This text was prepared by Institute for the History of Frankfurt
Arthur Harder was born in 1910 in Frankfurt. From September to November 1943 he headed Sonderkommando 1005-Mitte, which was responsible for removing evidence of the crimes committed in Maly Trostenets. During this period, Harder also participated in the murder of Jewish and Russian prisoners used as forced labour. In November 1943 he carried out the execution of three Jewish prisoners on the orders of the Reich Security Main Office by having them burnt alive.
Most members of the commando recalled Arthur Harder as a tall, powerful man with a loud and brutal demeanour. According to their reports, he would say, “I want to see figures!” (he used the term “figures” (Figuren) to describe the corpses as well as the prisoners) and climb on to the piles of bodies in Blagovshchina forest, and he would beat the forced labourers with whips or cudgels to get them to work faster.

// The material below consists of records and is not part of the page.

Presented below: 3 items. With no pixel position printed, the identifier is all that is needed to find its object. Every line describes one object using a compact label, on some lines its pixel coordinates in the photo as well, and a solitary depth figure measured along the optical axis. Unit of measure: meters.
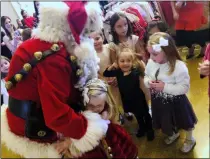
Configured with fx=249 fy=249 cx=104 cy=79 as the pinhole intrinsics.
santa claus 0.67
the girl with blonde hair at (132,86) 1.07
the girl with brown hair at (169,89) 0.89
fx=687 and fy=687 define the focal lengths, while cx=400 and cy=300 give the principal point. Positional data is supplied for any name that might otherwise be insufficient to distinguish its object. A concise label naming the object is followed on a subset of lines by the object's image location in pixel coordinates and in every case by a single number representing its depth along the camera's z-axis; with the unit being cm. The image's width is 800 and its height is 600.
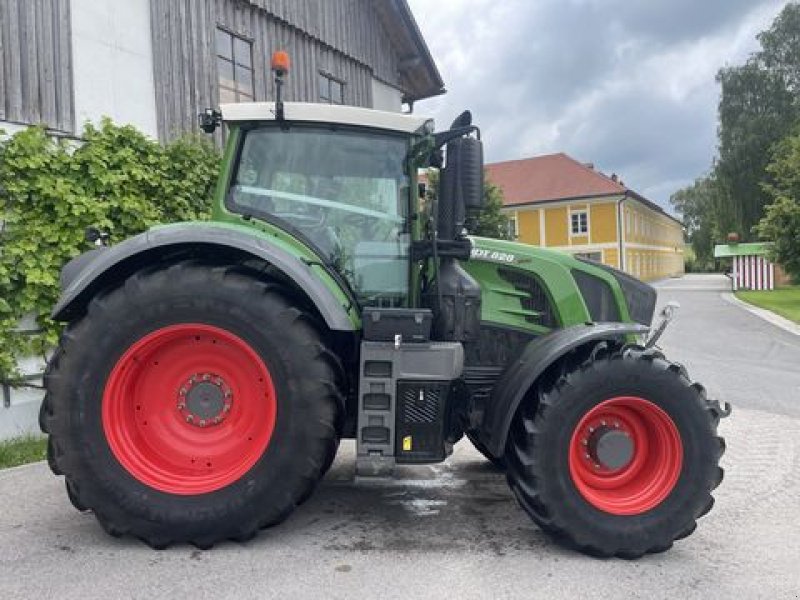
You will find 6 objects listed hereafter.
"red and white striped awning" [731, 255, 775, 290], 3238
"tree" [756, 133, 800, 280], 1988
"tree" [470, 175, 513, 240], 2162
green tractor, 351
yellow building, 4431
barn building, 657
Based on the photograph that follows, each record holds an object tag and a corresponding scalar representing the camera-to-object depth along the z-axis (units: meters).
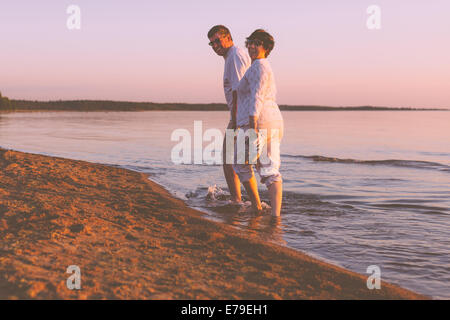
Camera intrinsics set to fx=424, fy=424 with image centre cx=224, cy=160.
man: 5.45
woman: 4.97
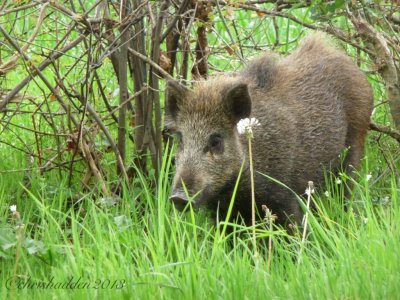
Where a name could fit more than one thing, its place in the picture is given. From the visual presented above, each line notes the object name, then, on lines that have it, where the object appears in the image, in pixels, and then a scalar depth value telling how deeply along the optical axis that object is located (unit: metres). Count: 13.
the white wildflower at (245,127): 8.41
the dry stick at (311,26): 12.66
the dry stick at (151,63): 11.87
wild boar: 11.09
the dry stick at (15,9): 10.64
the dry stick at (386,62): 12.25
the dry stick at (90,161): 11.84
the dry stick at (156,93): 12.08
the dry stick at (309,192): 8.29
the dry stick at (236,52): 12.03
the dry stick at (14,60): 10.53
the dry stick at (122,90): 12.10
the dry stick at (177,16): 11.80
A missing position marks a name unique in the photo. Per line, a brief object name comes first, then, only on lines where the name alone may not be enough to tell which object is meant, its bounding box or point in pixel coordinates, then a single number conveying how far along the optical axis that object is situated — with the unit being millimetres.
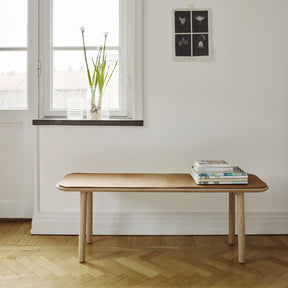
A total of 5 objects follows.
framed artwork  2762
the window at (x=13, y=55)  2971
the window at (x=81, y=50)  2912
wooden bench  2199
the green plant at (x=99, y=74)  2822
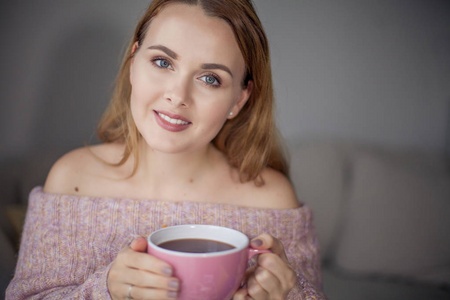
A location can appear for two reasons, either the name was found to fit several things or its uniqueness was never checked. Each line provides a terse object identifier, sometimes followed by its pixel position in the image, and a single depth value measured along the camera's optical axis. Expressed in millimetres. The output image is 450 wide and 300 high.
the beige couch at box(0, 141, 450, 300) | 1257
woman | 860
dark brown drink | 608
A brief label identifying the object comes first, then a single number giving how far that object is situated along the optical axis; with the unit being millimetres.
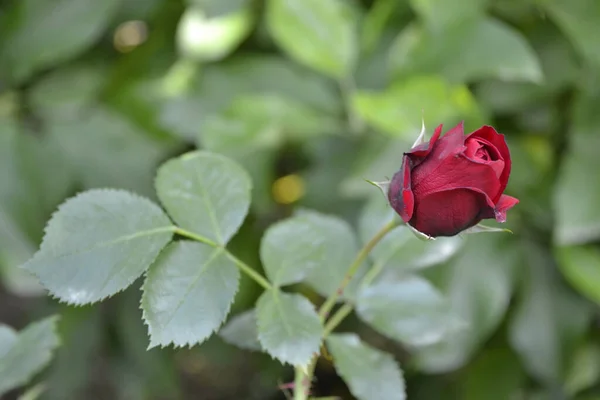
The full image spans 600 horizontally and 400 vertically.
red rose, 729
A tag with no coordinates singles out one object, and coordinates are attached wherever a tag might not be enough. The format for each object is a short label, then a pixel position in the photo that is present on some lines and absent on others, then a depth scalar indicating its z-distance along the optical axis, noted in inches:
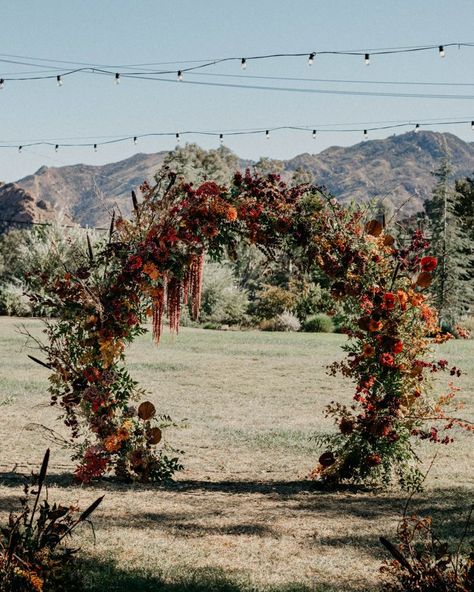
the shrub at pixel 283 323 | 1149.7
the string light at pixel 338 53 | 410.2
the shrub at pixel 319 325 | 1126.4
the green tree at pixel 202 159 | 2480.3
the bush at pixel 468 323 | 1239.5
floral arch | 268.4
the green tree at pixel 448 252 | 1521.9
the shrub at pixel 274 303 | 1197.7
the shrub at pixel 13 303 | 1266.0
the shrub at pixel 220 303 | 1261.1
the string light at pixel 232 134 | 581.1
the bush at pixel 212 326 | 1193.2
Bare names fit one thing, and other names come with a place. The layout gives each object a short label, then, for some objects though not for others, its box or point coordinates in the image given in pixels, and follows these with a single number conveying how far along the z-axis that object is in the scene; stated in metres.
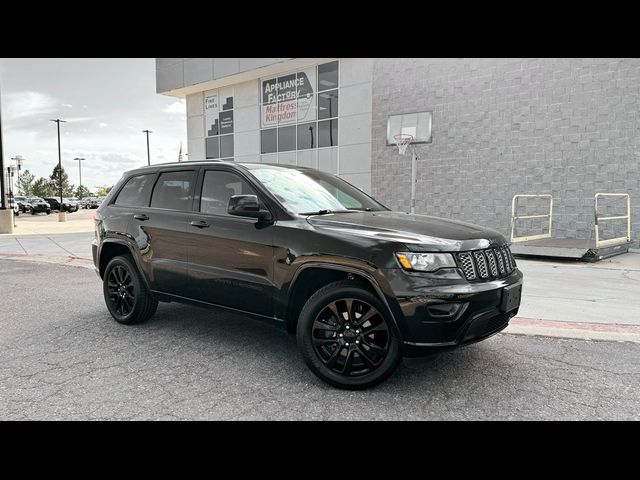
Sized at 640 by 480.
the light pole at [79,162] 86.12
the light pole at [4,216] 19.94
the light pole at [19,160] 41.10
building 13.40
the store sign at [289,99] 20.37
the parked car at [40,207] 43.41
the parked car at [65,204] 46.68
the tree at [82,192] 95.25
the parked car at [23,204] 44.54
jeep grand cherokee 3.37
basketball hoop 16.98
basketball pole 15.99
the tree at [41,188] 76.56
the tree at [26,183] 76.62
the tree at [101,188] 126.29
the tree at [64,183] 84.31
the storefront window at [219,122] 23.72
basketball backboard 16.67
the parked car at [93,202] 64.32
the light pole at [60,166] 29.78
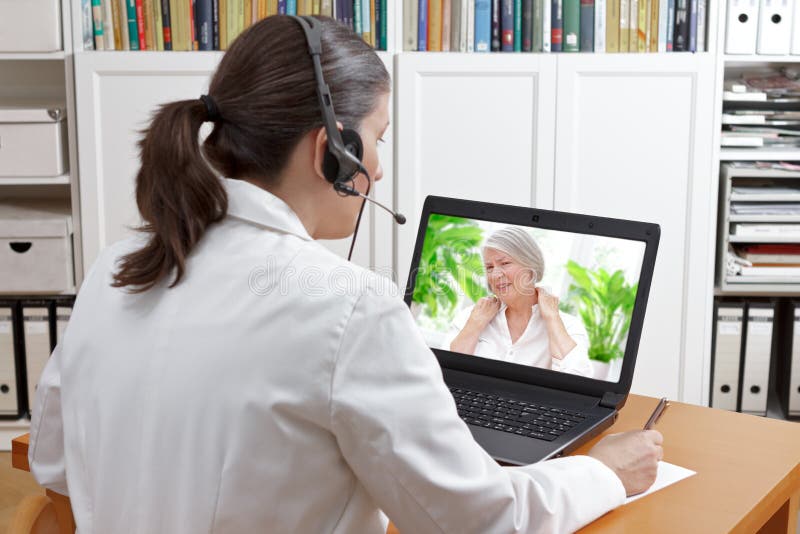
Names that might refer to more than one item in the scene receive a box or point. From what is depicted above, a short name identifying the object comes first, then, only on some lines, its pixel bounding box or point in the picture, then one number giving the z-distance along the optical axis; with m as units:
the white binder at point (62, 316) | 2.89
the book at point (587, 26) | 2.71
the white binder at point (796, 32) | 2.71
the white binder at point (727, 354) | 2.88
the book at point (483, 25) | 2.72
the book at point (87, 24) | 2.70
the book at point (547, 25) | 2.71
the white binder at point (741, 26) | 2.70
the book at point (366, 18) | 2.72
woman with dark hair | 0.90
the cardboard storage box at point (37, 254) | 2.78
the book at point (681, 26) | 2.71
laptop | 1.42
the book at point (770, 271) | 2.82
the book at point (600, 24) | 2.71
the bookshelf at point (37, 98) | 2.82
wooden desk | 1.13
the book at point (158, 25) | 2.71
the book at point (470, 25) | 2.72
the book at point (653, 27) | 2.71
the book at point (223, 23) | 2.71
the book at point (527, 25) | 2.73
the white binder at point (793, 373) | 2.91
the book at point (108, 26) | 2.71
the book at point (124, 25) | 2.71
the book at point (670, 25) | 2.71
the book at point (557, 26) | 2.72
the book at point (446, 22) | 2.73
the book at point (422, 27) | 2.72
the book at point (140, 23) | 2.71
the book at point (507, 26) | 2.73
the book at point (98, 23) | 2.71
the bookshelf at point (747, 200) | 2.74
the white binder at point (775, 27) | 2.71
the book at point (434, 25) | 2.72
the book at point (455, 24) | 2.72
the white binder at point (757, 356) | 2.88
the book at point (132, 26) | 2.71
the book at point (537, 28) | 2.72
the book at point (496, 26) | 2.73
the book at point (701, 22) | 2.71
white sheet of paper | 1.21
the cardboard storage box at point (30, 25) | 2.67
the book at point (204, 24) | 2.71
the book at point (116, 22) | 2.71
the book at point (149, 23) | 2.71
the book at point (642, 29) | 2.71
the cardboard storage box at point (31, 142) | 2.71
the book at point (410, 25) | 2.73
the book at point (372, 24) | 2.72
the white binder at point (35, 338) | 2.89
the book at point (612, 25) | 2.71
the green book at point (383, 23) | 2.72
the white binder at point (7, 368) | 2.90
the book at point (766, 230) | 2.79
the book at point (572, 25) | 2.72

After leaving school (“Volksschule”) and completing a commercial apprenticeship, Arthur Harder initially worked as an employee, but he had already joined the NSDAP and the SA in 1929 and the SS in 1930. From 1938 he worked full time for the Security Service of the Reichsführer SS. In 1942 he was called up for the Waffen-SS and was awarded the rank of Hauptsturmführer in 1944.
In May 1945 Arthur Harder was initially held captive by the British forces, who then handed him over to the Americans. As a member of the SS, he was held in Darmstadt internment camp. On 2 July 1948 a denazification tribunal categorised him as a “minor offender”, put him on probation for two years and issued him with a fine of 200 Reichsmarks.
After returning to live in Frankfurt-Eckenheim, he was a salaried employee at the Krupp vehicles firm. In the 1950s the Frankfurt public prosecutor investigated him for allegedly singing antisemitic songs during a meeting of the “Aid Association of Former SS Members” in a Frankfurt pub. During the investigations, he attacked and seriously injured a prosecution witness and was consequently given a two-month suspended sentence by a Frankfurt court.
In 1963 Koblenz Regional Court found him guilty of the murder of the three Jews whom he had burnt to death in November 1943 and sentenced him to three-and-a-half years in prison. The Federal Supreme Court repealed the sentence. Arthur Harder died on 3 February 1964 in Frankfurt.